### REQUIRED TASKS
1. According to the piece on NHS reform, what has become a lightning rod within the debate?
2. Please carry the piece on NHS reform forward from its last sentence.

The controversy over the Government’s proposals for NHS reform refuses to die down. I have long argued that the issues underpinning the debate are ideological and no amount of amendment to the Health and Social Care Bill will be sufficient to appease those who are philosophically opposed to large elements of the Bill. Put simply, if you fundamentally don’t believe in competition in healthcare, then nothing less than abandoning competition in the NHS will be sufficient. Simply tweaking Monitor’s responsibilities will hardly be enough.
Seeking to quell opposition to reform is therefore not a realistic objective. The political imperative must then be to limit the opportunities for opponents to attack your policy is the only sensible way forward. In this sense, introducing one of the lengthiest and most complex pieces of legislation ever (and into a hung parliament at that) may not have been the most sensible move. But that is now ancient history. However, there are other areas where the Government could make life easier for itself.
The non-release of the Department of Health’s risk registers has become a lightning rod within the debate on NHS reform, with opponents arguing that the Government is refusing to release it because it contains devastating information about what will happen to the NHS post-Bill. I believe the truth to be more mundane, but it is a classic example of how good governance and good politics can come into conflict.

(Items listed in a dataset)
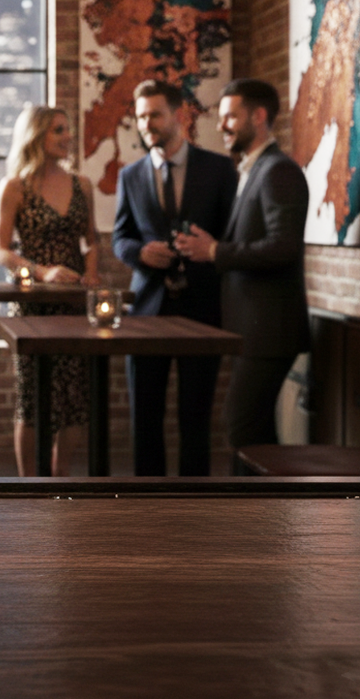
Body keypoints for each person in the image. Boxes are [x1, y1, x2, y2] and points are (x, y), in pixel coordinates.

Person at [174, 78, 310, 468]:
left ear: (259, 116)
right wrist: (210, 246)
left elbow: (283, 248)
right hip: (253, 329)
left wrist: (215, 250)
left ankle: (252, 521)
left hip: (268, 330)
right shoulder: (255, 169)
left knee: (241, 429)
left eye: (231, 116)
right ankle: (268, 522)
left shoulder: (278, 171)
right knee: (257, 434)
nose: (222, 125)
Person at [112, 80, 237, 476]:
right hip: (147, 310)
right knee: (144, 416)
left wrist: (210, 247)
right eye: (141, 114)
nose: (146, 123)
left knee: (195, 416)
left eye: (154, 114)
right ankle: (146, 506)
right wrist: (139, 253)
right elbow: (120, 238)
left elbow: (233, 236)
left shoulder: (218, 169)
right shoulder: (130, 175)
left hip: (202, 307)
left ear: (178, 115)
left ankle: (195, 504)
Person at [0, 106, 100, 476]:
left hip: (73, 304)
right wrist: (42, 272)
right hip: (32, 306)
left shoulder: (81, 184)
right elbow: (1, 249)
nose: (68, 136)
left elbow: (92, 241)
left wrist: (90, 271)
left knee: (74, 397)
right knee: (32, 397)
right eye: (59, 130)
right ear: (37, 136)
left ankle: (60, 476)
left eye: (67, 128)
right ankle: (28, 484)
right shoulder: (15, 187)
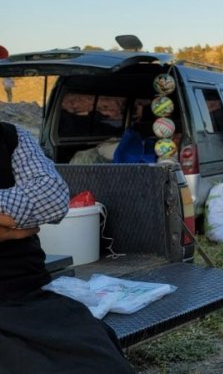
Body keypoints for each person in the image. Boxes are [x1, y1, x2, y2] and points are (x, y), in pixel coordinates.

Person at [0, 121, 134, 373]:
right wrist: (12, 219)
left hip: (27, 295)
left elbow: (52, 199)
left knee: (100, 360)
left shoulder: (11, 136)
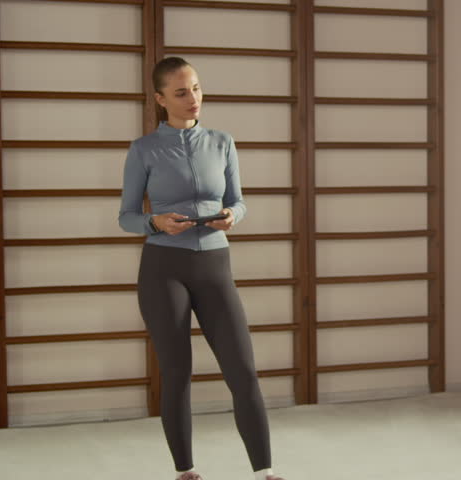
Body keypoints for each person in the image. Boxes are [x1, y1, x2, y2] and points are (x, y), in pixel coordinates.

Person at [118, 56, 285, 480]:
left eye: (195, 88)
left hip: (214, 262)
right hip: (163, 267)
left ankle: (265, 472)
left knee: (243, 370)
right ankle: (185, 472)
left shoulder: (222, 141)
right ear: (160, 99)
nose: (192, 98)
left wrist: (233, 215)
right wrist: (154, 221)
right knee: (177, 371)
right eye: (180, 92)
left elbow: (240, 200)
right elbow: (126, 216)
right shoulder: (144, 150)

### RESPONSES FOR EACH TASK
1. The non-release of the Department of Health's risk registers.

2.
Let’s start with the governance. Risk registers are – by definition – meant to explore every possible issue that could go wrong and therefore never make happy reading. I dare say the Department of Health risk registers do examine what could potentially go wrong as a result of reform, but they will also assess other threats, such as those posed by terrorism and outbreaks of infectious disease. There are clearly good reasons why these should not be exposed to public scrutiny. And there is also the issue of cross-government precedents: if the Department of Health publishes its risk register, then why not the Treasury, which could cause serious havoc on the financial markets? This explains why previous administrations also refused to publish such documents.
Therefore from a governance perspective the Government’s stance is entirely understandable. Yet the politics make less sense. There is something discordant about an administration that has made much of its commitment to the cleansing power of transparency refusing to release the document. It gives fuel to the conspiracy theorists’ fire (and they have plenty already).
Opponents of the Bill are quite capable of using their imagination when it comes to potential risks of reform. From widespread hospital failures, to ‘top ups,’ professional conflicts of interest or the end of a comprehensive health service which is free at the point of need, they have already imagined – and spoken at length about – the worst. I very much doubt that the risk register contains anything on NHS reform that could shock. It is probably far more mundane than most people imagine, and more measured than some of the more outlandish claims made about the reforms.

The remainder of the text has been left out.